La sostanza stilistica dei volti dei santi convenuti nella pala già in San Bernardino ci consentono di ampliare il catalogo di Daniele junior nell’ambito del ritratto e di circostanziare meglio i rapporti con la famiglia Madruzzo. Di fatto, i tratti stilistici espressi nel volto di San Girolamo si ritrovano nel ritratto di Fortunato Madruzzo (†1604), fratello di Aliprando. Datato 1598, si conserva presso il Castello del Buonconsiglio, in pendant con quello della consorte Margherita di Altemps (si vedano le schede di Michelangelo Lupo in I Madruzzo e l’Europa, pp. 87-89, catt. 22-23. Dello stesso studioso: Un museo nel castello del Buonconsiglio, pp. 45-46, catt. 4-5). Mi pare che rispetto alla pala a Ville di Giovo ritornino fedelmente gli impasti pittorici e soprattutto la soluzione di stile con cui l’artista esegue le barbe grigie, ravvivate in superficie da uguali tocchi biancastri. Confortati da questo nesso, è agevole se non addirittura ovvio estendere queste osservazioni al ritratto del decano Aliprando Madruzzo, ancora del 1598 e reso noto da Michelangelo Lupo (I Madruzzo e l’Europa, pp. 86-88, cat. 19). Sulla superficie compatta di questa tavola risaltano meglio le lumeggiature che ravvivano i tratti del committente di Daniele Sandelli, riportando ancora un positivo riscontro rispetto ai brani certi del pittore e confermando il ductus nella barba a filamenti, benché la claustrale e asciutta mise dei nobili effigiati restringano le già implicite limitate possibilità di confronto con gli effetti di luce prediletti da Sandelli nella pittura sacra.

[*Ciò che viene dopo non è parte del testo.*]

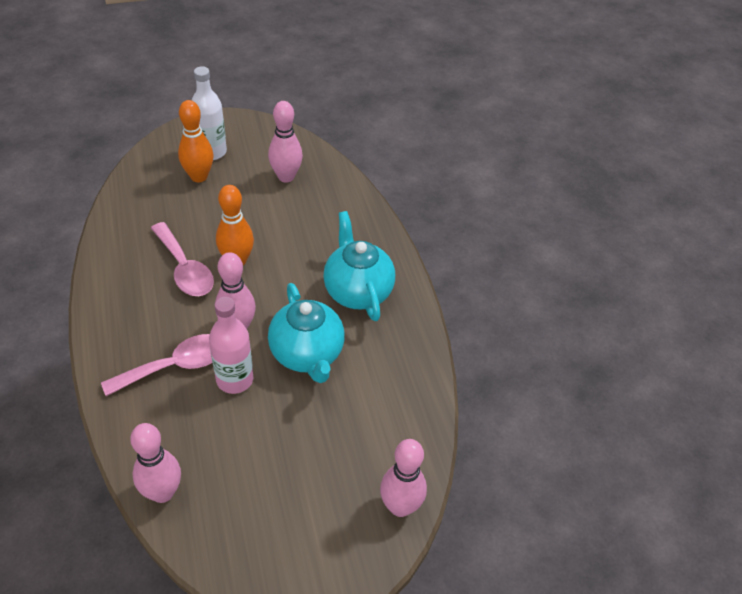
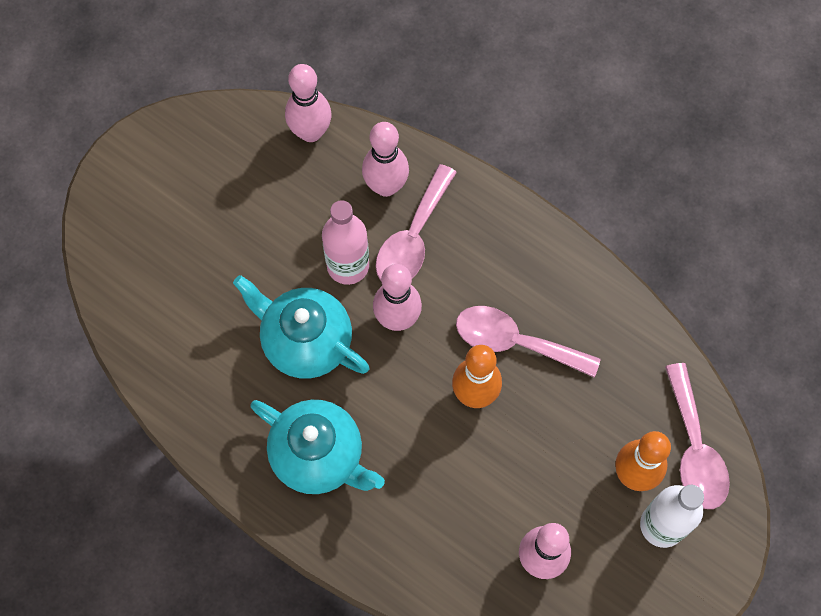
camera: 145 degrees right, 20 degrees up
pink bowling pin [380,439,427,517] -> pink bowling pin moved to [362,122,409,197]
none -> pink spoon [665,363,730,509]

In attesa di approfondire la personalità di Sandelli anche in rapporto all’attività Oltralpe, è utile concludere accennando almeno alla pala del Rosario nella canonica di Ronzo Chienis (dalla Parrocchiale), un’opera che è possibile aggiungere al catalogo di Daniele sulla scorta del dipinto già in San Bernardino di cui è all’incirca coeva. Se il trono e le figure di santi papi si collegano anche alla tela di Denno, sono qui ravvisabili rapporti con le opere lasciate in Trentino da pittori di area veneta come Giovanni Ermanno Ligozzi. Tuttavia permane un più concreto senso della forma che è di schietta estrazione lombarda, come nella solida e paffuta Madonna che si collega molto opportunamente alla seconda pala di Daniele Sandelli di proprietà francescana, qui di seguito presentata.

Fonti: Tovazzi, Relatio Secunda, p. 56; Morizzo, III, p. 63.

Bibliografia: Bartoli 1780, p. 58; Weber 1922, pp. 27-28, 32; Weber 1931, p. 596, nota 6; Weber 1977, p. 321; Stenico 1989, pp. 403; Stenico 1999, pp. 109-110.